Personal information
- Nationality: Nigerian
- Born: 10 August 2008 (age 18)

Sport
- Sport: Athletics
- Event: Sprinter

Achievements and titles
- Personal bests: 100m: 11.15 (2026) 200m: 22.77 (2026)

Medal record
Women's athletics
Representing Nigeria
African Championships
| Gold medal – first place | 2026 Accra | 4 x 100m relay |
Islamic Solidarity Games
| Gold medal – first place | 2025 Riyadh | 4 x 100m relay |
African U18 Championships
| Gold medal – first place | 2025 Abeokuta | 100m |
| Gold medal – first place | 2025 Abeokuta | 200m |
| Gold medal – first place | 2025 Abeokuta | Medley Relay |

= Miracle Ezechukwu =

Nigerian athlete (born 2008)

Miracle Oluebube Ezechukwu (born 10 August 2008) is a Nigerian sprinter. She won gold medals over 100 metres and 200 metres at the 2025 African U18 Championships.

==Biography==
Born in Anambra, she won a scholarship to study at the Nigerian Tulip International School in Abuja having impressed at the National Youth Games in 2019. She was later reported to have accepted a scholarship offer from Auburn University in the United States in 2025. She won a sprint double over 100 metres and 200 metres at the 2025 African U18 U20 Championships in Abeokuta. She ran a personal best 23.87 seconds to win the 200 m title.

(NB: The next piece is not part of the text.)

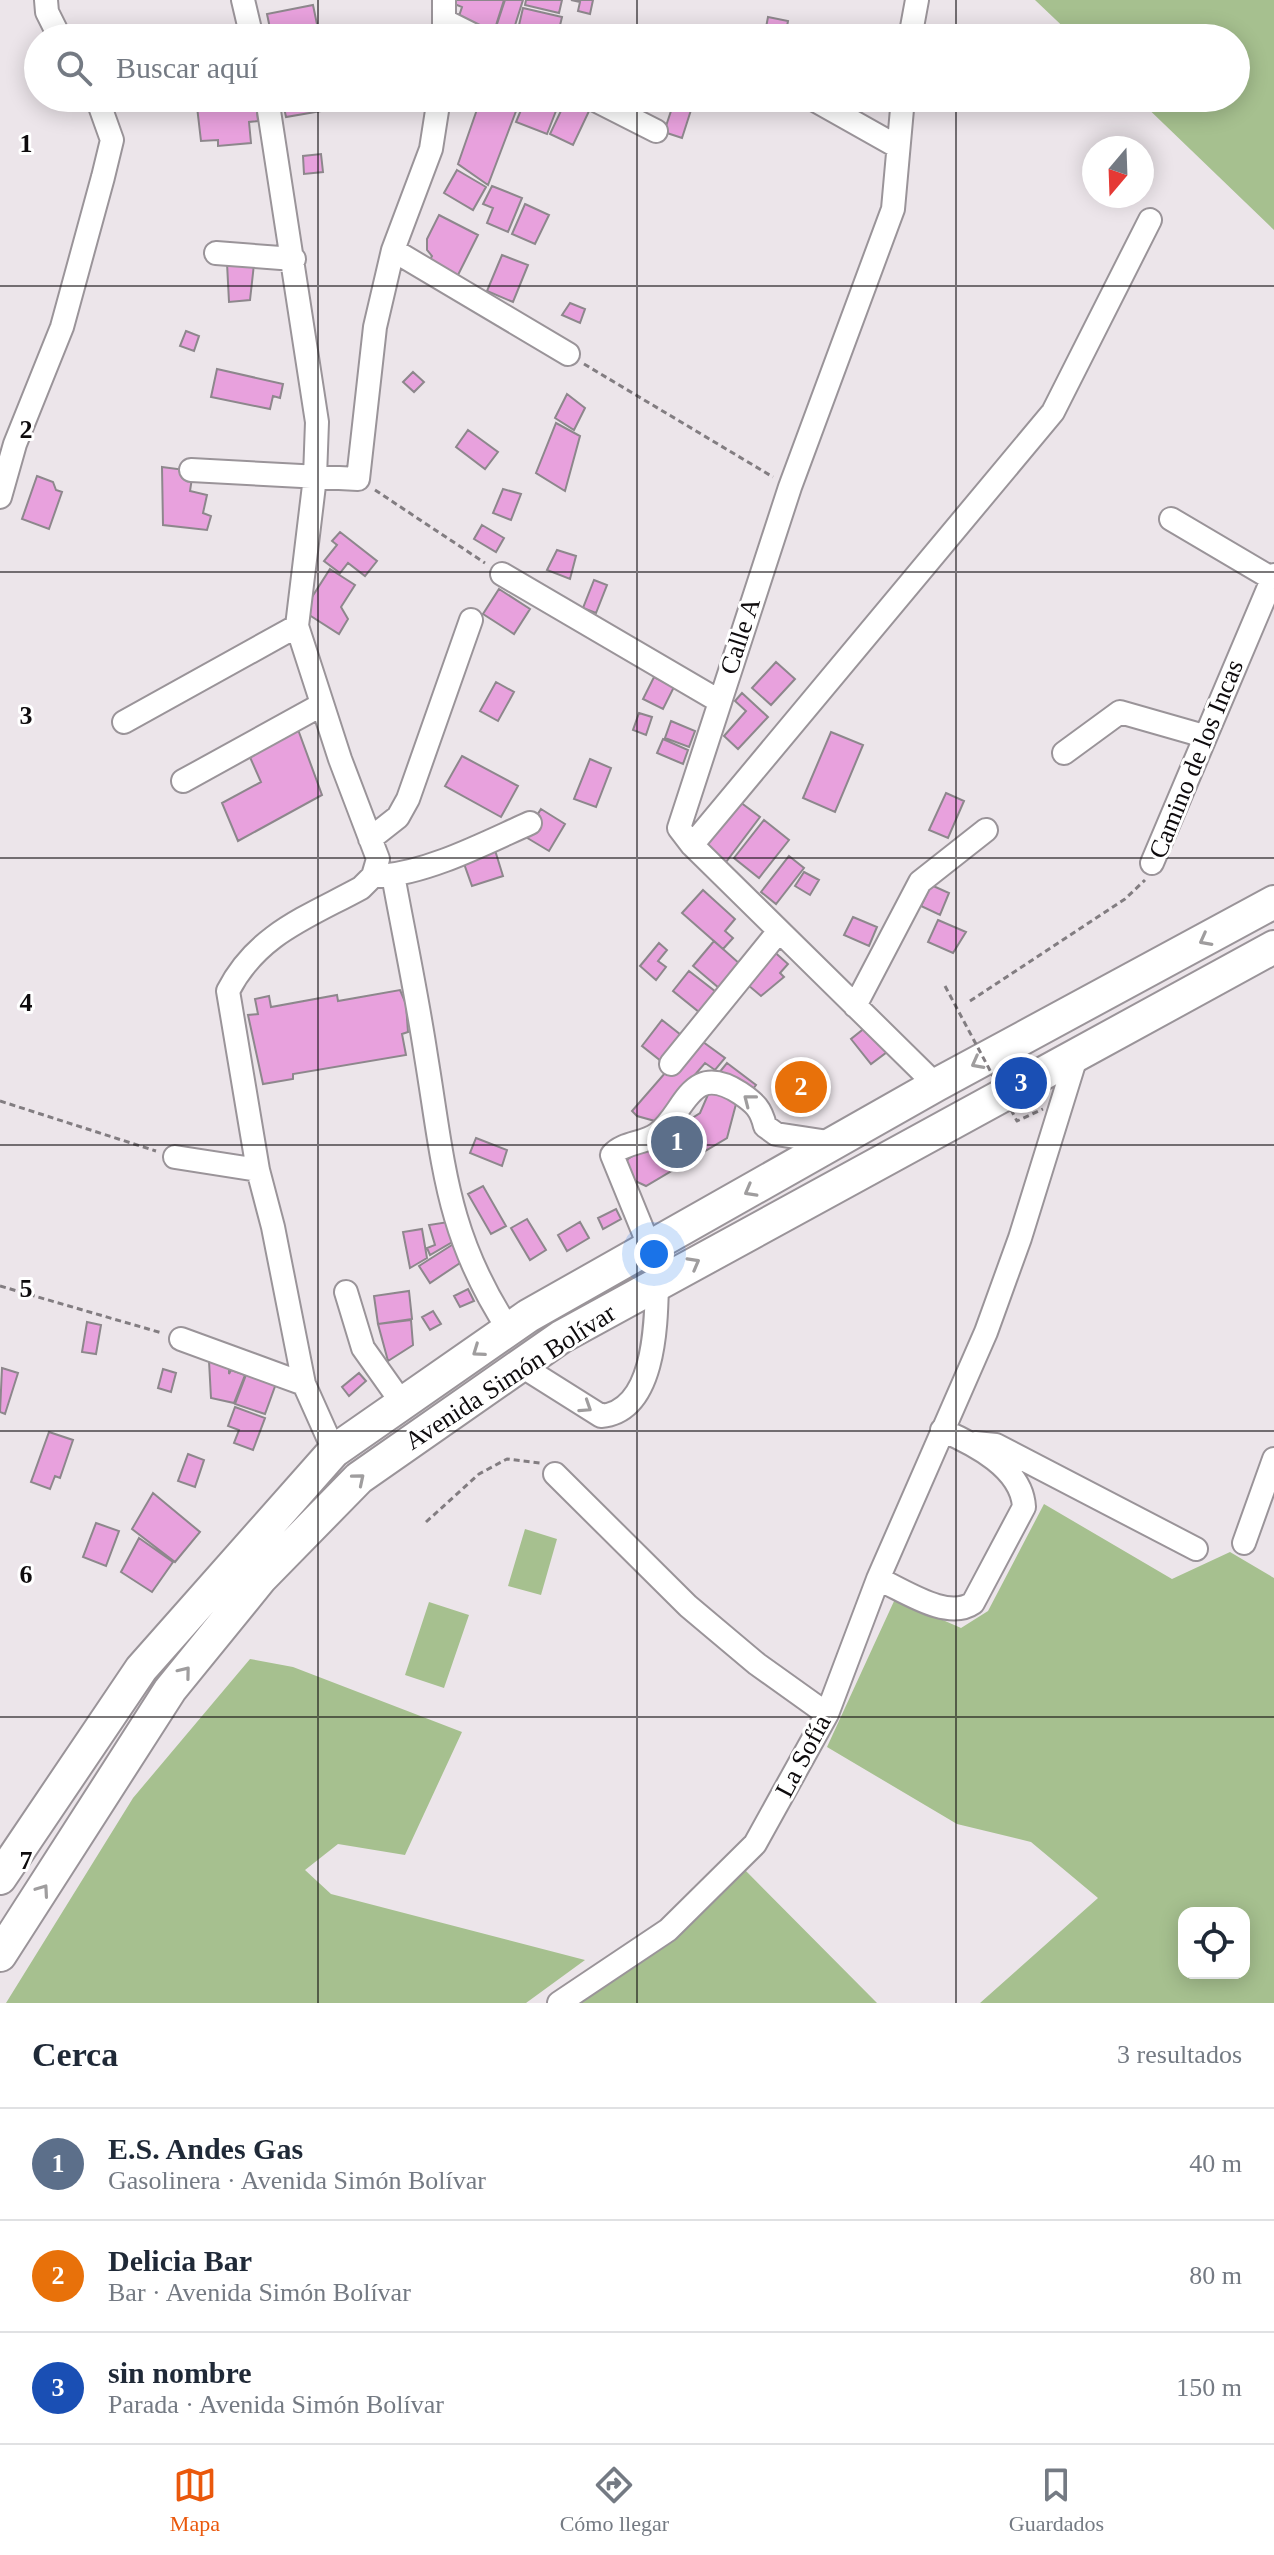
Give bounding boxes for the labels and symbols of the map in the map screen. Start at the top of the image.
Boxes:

In March 2026, Ezechukwu successfully defended her junior 100m title at the MTN CHAMPS Continental Relays in Jos with a time of 11.42 seconds in the final, having earlier set a personal best of 11.26s in the semi-final, a new MTN CHAMPS U-20 record. In May, she ran at the 2026 World Athletics Relays in the women's 4 × 100 metres relay in Gaborone, Botswana. Later that month, Ezechukwu was part of the Nigerian Women’s 4 x 100 metres relay team which won the gold medal at the 2026 African Championships in Athletics in Accra, Ghana.

Going into the Nigerian Senior Championships, Ezechukwu was widely regarded as a teenage sensation to watch. In the 100m, she set a new personal best of 11.16 seconds in the semi-final before improving to 11.15 seconds in the final, where she claimed the silver medal against a field of established senior athletes. In the 200m, she emerged as the national champion, winning the event in a personal-best time of 22.77 seconds.

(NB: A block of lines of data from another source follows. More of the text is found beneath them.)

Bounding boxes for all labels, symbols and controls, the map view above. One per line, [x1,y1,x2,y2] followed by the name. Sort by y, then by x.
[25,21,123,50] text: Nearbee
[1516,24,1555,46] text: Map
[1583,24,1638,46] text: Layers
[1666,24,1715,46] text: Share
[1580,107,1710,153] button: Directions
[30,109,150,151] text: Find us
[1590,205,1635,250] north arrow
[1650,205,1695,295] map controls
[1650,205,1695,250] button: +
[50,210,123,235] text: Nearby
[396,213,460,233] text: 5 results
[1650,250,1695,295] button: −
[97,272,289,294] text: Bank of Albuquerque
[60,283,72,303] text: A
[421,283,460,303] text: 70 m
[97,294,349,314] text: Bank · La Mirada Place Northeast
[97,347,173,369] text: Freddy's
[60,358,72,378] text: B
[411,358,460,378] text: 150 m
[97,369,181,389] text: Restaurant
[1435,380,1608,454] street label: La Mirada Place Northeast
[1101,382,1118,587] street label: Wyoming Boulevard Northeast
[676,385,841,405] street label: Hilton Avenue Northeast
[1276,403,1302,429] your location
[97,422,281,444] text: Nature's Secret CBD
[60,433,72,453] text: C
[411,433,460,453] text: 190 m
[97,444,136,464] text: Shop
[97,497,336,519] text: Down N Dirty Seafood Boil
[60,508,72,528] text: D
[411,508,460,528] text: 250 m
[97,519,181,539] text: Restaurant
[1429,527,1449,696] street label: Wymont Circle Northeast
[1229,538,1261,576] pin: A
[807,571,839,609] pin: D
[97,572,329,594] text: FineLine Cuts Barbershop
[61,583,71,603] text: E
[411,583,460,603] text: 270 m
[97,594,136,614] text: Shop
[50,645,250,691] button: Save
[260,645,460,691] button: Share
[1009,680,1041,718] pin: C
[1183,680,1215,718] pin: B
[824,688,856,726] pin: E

Ezechukwu was originally scheduled to be the Nigerian flag bearer for the opening ceremony of the 2026 Commonwealth Games in Glasgow, Scotland but it later went to the swimmer, Abdul Jabar Adama. Competing in the 100 metres at the at the Games, she reached the semi-finals. Later at the Games, she also competed in the women's 4 × 100 m relay.

At the 2026 World U20 Championships in Eugene, she was entered only in the 200 metres, where she finished second in the semi-final behind Shanoya Douglas, running the second-fastest time of 22.61 seconds. She was later disqualified for a lane infringement, losing her place in the final. Later in the competition, she anchored the Nigerian team in the mixed 4×100m relay to a fourth-place finish in a new U20 African record of 41.77 seconds. However, the team was disqualified because Perfect Faye competed in spikes that were not approved by World Athletics. In the women's 4×100m relay semi-final, she ran a split of 9.81 seconds to edge out the USA and help Nigeria reach the final. However, the team was disqualified in the final due to Lucy Nwankwo's false start.